Extracted page text data

-------

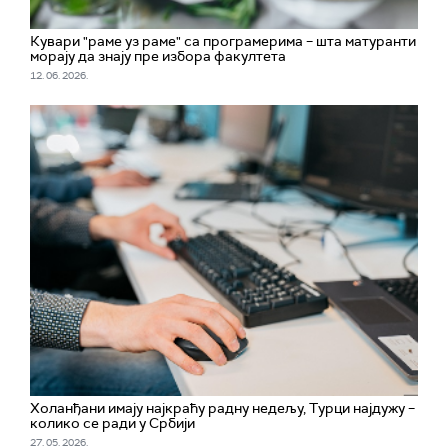
Кувари "раме уз раме" са програмерима – шта матуранти
морају да знају пре избора факултета
12. 06. 2026.
Холанђани имају најкраћу радну недељу, Турци најдужу –
колико се ради у Србији
27. 05. 2026.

-------

About this task
Your copy should hold each line above exactly and no pictures at all.

Finished task
Кувари "раме уз раме" са програмерима – шта матуранти
морају да знају пре избора факултета
12. 06. 2026.
Холанђани имају најкраћу радну недељу, Турци најдужу –
колико се ради у Србији
27. 05. 2026.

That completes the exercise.